I still draw them but I think of them as illustrations now, which frees up my drawing. I’ve acquired these owls and while they’re the same basic concept, each one is its own owl (or not). There’s no need to be consistent. It’s okay.

Photography helped me learn how to compose a picture, and that’s helped with drawing, too. The page is a frame. Not everything has to fit. Not every detail needs to be in focus or represented as more than a shape. 

Anyway, I sprained my hand last week and while I’m back at about 75% when it comes to typing, drawing is difficult. Which has given me time to reflect.

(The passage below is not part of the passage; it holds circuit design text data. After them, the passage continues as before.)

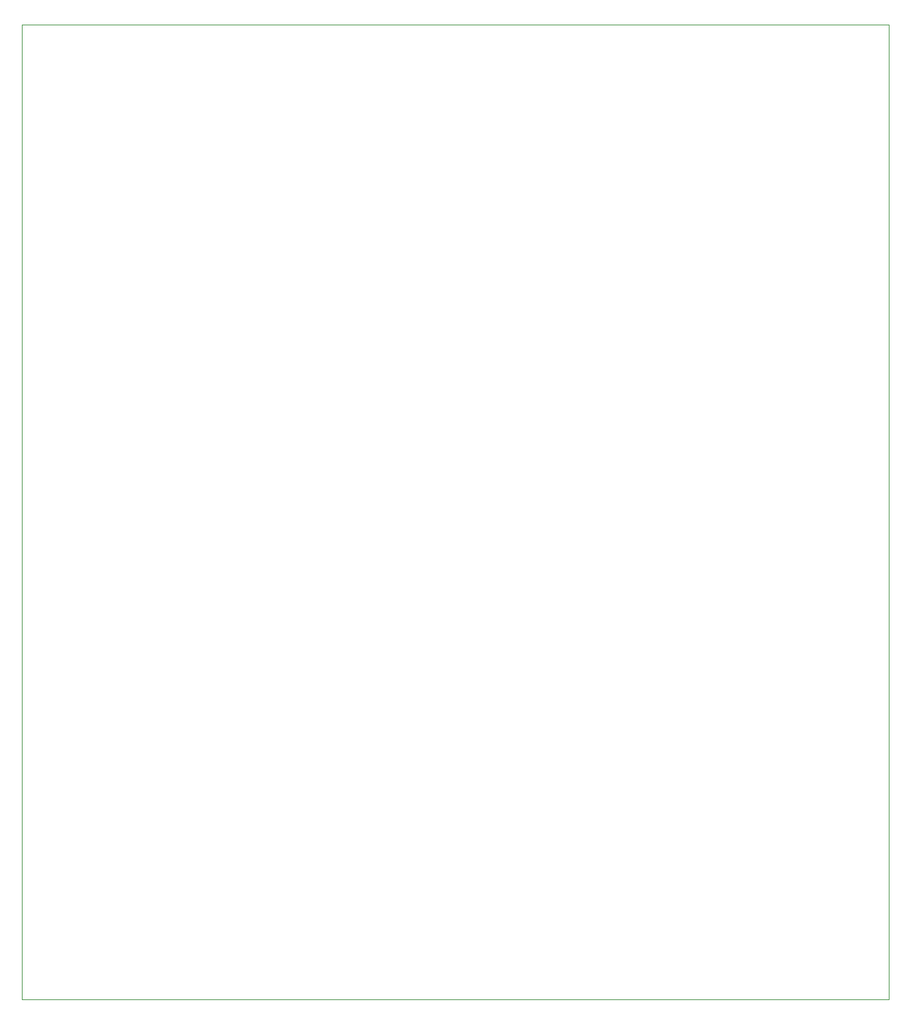
<source format=gbr>
%TF.GenerationSoftware,KiCad,Pcbnew,9.0.6*%
%TF.CreationDate,2025-11-21T06:24:55-05:00*%
%TF.ProjectId,sch,7363682e-6b69-4636-9164-5f7063625858,1.0*%
%TF.SameCoordinates,Original*%
%TF.FileFunction,Profile,NP*%
%FSLAX46Y46*%
G04 Gerber Fmt 4.6, Leading zero omitted, Abs format (unit mm)*
G04 Created by KiCad (PCBNEW 9.0.6) date 2025-11-21 06:24:55*
%MOMM*%
%LPD*%
G01*
G04 APERTURE LIST*
%TA.AperFunction,Profile*%
%ADD10C,0.050000*%
%TD*%
G04 APERTURE END LIST*
D10*
X40005000Y-41910000D02*
X147320000Y-41910000D01*
X147320000Y-162560000D01*
X40005000Y-162560000D01*
X40005000Y-41910000D01*
M02*

</source>
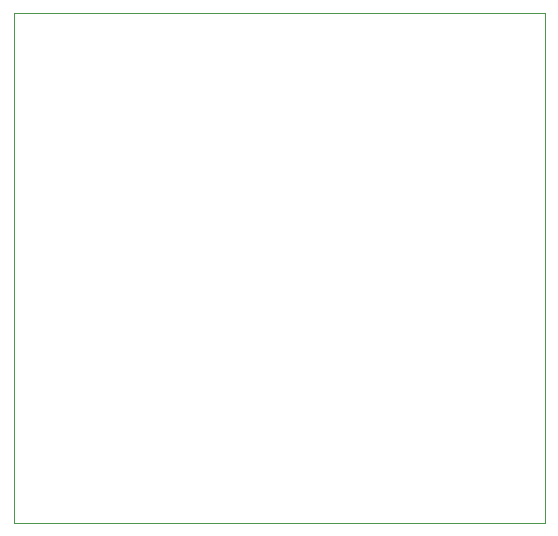
<source format=gm1>
G04 #@! TF.GenerationSoftware,KiCad,Pcbnew,5.1.12-84ad8e8a86~92~ubuntu20.04.1*
G04 #@! TF.CreationDate,2022-09-18T19:07:34-04:00*
G04 #@! TF.ProjectId,pal-dumper,70616c2d-6475-46d7-9065-722e6b696361,v1.0*
G04 #@! TF.SameCoordinates,Original*
G04 #@! TF.FileFunction,Profile,NP*
%FSLAX46Y46*%
G04 Gerber Fmt 4.6, Leading zero omitted, Abs format (unit mm)*
G04 Created by KiCad (PCBNEW 5.1.12-84ad8e8a86~92~ubuntu20.04.1) date 2022-09-18 19:07:34*
%MOMM*%
%LPD*%
G01*
G04 APERTURE LIST*
G04 #@! TA.AperFunction,Profile*
%ADD10C,0.050000*%
G04 #@! TD*
G04 APERTURE END LIST*
D10*
X113792000Y-116078000D02*
X113792000Y-72898000D01*
X158750000Y-116078000D02*
X113792000Y-116078000D01*
X158750000Y-72898000D02*
X158750000Y-116078000D01*
X113792000Y-72898000D02*
X158750000Y-72898000D01*
M02*

</source>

When I started a journal, I wanted to take drawings and writing and combine them in one composed page. Like a comic. Instead, I’ve learned I can work out thoughts simply by drawing. 

A drawing doesn’t have to be an illustration of what I’m thinking about, it can be an expression of my thoughts. Or, the process of drawing shapes on paper can be enough. The picture can be shaky and unrefined and about nothing at all. Drawing is its own process.

When I started drawing, my friend who is a painter suggested I read This Is Not a Pipe by Michel Foucault, and because he is a very good friend and we used to get into some trouble, I picked up the book and read as much as I could understand.

You can draw a pipe but it’s not a pipe. You can create symbols with media that resemble a pipe. Talent and skill can make a person very, very, very good at achieving this. So much so that the shapes they throw make you believe a pipe is real.

All art is shapes. Looking up at the moon in the sky can provoke emotion. The planet on which you are standing is also round, an oblate spheroid at least. When you’re learning to draw, shapes provide a foundation. Shapes are free. Anyone can draw a shape with anything.